I had the opportunity today to play GMT's 2009 game 1805:Sea of Glory with my gaming friend Clyde Hayman. Clyde is not only an experienced gamer but also a Vietnam veteran who was a radar intercept officer in F105 Wild Weasels and also in F4s and F111s. He's a patriot and a great guy. This writeup is from a singular play so I have perhaps made some errors in interpretation. Also, I played the French so my observations are more acute for that side.

1805 covers the naval struggle in the pivotal year of 1805 of the Napoleonic wars between the British on one side and the Allies (France and Spain) on the other. This was my first time to play this game and my first block game ever. The components are very nicely done and the map very attractively rendered by artist Mark Mahaffey.

The British (red blocks) begin the game with a vastly superior sea fleet over the Allies. This is somewhat skewed in the picture below because the Allies' fleets had not yet been put into play. Still, the British have more ships of the line and their ships carry far more firepower than those of the Allies. Balancing this is the fact that the British have many more obligations to defend. Random events (part of the game play) can force them to divert forces to put down a slave revolt or to take care of their interests in the West Indies.

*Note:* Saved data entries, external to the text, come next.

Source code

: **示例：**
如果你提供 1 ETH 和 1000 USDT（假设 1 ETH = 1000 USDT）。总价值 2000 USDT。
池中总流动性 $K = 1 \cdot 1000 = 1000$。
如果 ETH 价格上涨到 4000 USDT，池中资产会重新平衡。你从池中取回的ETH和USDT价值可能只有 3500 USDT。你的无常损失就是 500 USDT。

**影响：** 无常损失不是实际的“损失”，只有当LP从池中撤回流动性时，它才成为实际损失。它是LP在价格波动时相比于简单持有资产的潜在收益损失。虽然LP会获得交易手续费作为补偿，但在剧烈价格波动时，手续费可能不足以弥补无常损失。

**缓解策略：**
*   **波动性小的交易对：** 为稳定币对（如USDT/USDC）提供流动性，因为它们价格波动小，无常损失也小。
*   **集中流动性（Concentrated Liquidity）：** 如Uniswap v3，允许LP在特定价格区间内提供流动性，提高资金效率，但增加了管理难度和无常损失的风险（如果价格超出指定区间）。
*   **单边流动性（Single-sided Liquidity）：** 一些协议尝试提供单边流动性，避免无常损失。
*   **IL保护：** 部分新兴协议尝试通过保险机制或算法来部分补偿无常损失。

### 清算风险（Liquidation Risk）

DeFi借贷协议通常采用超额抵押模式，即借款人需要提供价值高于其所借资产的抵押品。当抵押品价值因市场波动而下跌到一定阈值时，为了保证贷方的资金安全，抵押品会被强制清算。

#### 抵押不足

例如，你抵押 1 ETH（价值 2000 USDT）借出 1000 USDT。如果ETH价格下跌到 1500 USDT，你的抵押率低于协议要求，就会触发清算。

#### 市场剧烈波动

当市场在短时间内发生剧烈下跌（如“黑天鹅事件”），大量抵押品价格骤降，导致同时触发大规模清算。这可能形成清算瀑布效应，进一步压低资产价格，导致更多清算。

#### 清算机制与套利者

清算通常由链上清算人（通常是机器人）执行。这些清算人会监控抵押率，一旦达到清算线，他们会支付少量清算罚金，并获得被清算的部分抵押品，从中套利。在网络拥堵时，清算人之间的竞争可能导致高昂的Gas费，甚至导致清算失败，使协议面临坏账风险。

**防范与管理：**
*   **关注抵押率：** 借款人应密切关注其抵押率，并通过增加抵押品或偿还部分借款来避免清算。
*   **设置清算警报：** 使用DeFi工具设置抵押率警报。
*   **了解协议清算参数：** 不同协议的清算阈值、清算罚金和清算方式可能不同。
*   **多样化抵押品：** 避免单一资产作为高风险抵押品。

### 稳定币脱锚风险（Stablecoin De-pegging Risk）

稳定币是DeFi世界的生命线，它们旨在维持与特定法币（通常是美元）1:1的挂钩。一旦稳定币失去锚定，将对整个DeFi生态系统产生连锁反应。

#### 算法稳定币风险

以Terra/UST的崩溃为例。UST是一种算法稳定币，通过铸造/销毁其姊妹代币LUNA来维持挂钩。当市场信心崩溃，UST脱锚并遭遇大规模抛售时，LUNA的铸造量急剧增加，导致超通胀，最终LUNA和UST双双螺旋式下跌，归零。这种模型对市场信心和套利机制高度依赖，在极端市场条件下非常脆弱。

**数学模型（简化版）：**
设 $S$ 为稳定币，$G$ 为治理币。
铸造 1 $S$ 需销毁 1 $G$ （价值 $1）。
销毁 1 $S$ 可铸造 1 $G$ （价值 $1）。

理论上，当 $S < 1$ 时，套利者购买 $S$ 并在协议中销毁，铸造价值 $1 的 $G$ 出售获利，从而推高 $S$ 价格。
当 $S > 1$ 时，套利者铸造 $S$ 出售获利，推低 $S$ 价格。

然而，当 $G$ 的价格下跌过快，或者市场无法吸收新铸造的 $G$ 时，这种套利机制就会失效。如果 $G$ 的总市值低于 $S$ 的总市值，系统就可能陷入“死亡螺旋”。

The game has only two phases, Administrative and Activation. In the Administrative phase, players receive manpower allocations and use them to repair ships, move them out of the shipyard, or prepare invasion armies for transports. The  players then set the destination plans for their fleets for that turn. These are on hidden chits and not disclosed to the other player (it is a block game after all). The French player then draws provision chits which enable his fleet to sail (or not to sail in the case of a "may not sortie" chit). The British do not worry about provisions because they control the seas. The French player then places his provision chits in the ports of his choice. These are also hidden from the British player.

The Activation phase is the core of the game. Activations are chit-driven with Igo-Ugo movement begun by whichever player has the initiative. Chit draws are not of which units may be activated but of which seas will have wind. Sailing can only occur where there is wind. Thus if the Mediterranean Sirocco chit is drawn, only Med units can be activated. The direction of the wind is important. More MPs are required to sail against the wind. Also included among the chits are storms and bonus moves for one or the other side. Storms are deadly in this game and can have a devastating effect on fleets. My British opponent suffered devastating losses due to storms which are much worse in the North Atlantic. Also, the storms are far more devastating during hurricane season.

There are also two Initiative chits in the cup. The initiative flips when the first Initiative chit is drawn and it triggers a random event. The second initiative chit ends the turn with the player currently having initiative holding it. The full game consists of 36 turns, three for each month of 1805.

The game, as I interpreted it, seems to consist of the French player, first, moving around the world attacking and raiding British interests (thus scooping up victory points) while, second, trying to keep from being destroyed by the vastly superior British navy. The British player gets VPs for destroyed ships and those brought home as trophies. He also gets VPs at the end of the game for places where the French were unable to grab the British victory chit.

The main action of our abbreviated game was my Toulon fleet racing across the Mediterranean to make a raid on Alexandria (because of a bonus chit that gave me more VPs) with the British in hot pursuit. The Brits caught my fleet a couple of times but failed the "search" die roll so the journey continued. A successful search would have meant that I had to do battle with the British fleet, something I did not want to do.

In short, I made it to Alexandria and made a successful raid, grabbing 10 VPs but the British caught me in the harbor and forced me to do battle. Without going into great detail of the battle sequence, it is quite a nice mechanic that takes into account the striking strength of the fleets, the ability of the admirals and a dash of randomness (die roll). There is a chance for the defending player to get away without battle but I was forced to fight. I took terrible losses from the British fleet (while dishing out some of my own) but survived and was able to limp my crippled fleet back toward Toulon.

However, just outside the port, the Brits caught up with me again and tried to finish off my much weakened fleet. This time I was able to evade battle and arrive safely into port. Had our game continued, I would have then worked to repair my Toulon fleet while pursuing my interests using my other fleets. Later in the game, the Spanish become a much bigger player as their ships come out of "ordinary."

The game began slow for me because of my unfamiliarity with the system and there was much consultation of charts. However, as I learned the system, play got much faster and more fluid. My experienced opponent was very patient with me.

In summary, this is a very interesting game and one I would like to play again. The gameplay should be much improved now that I understand the basic system.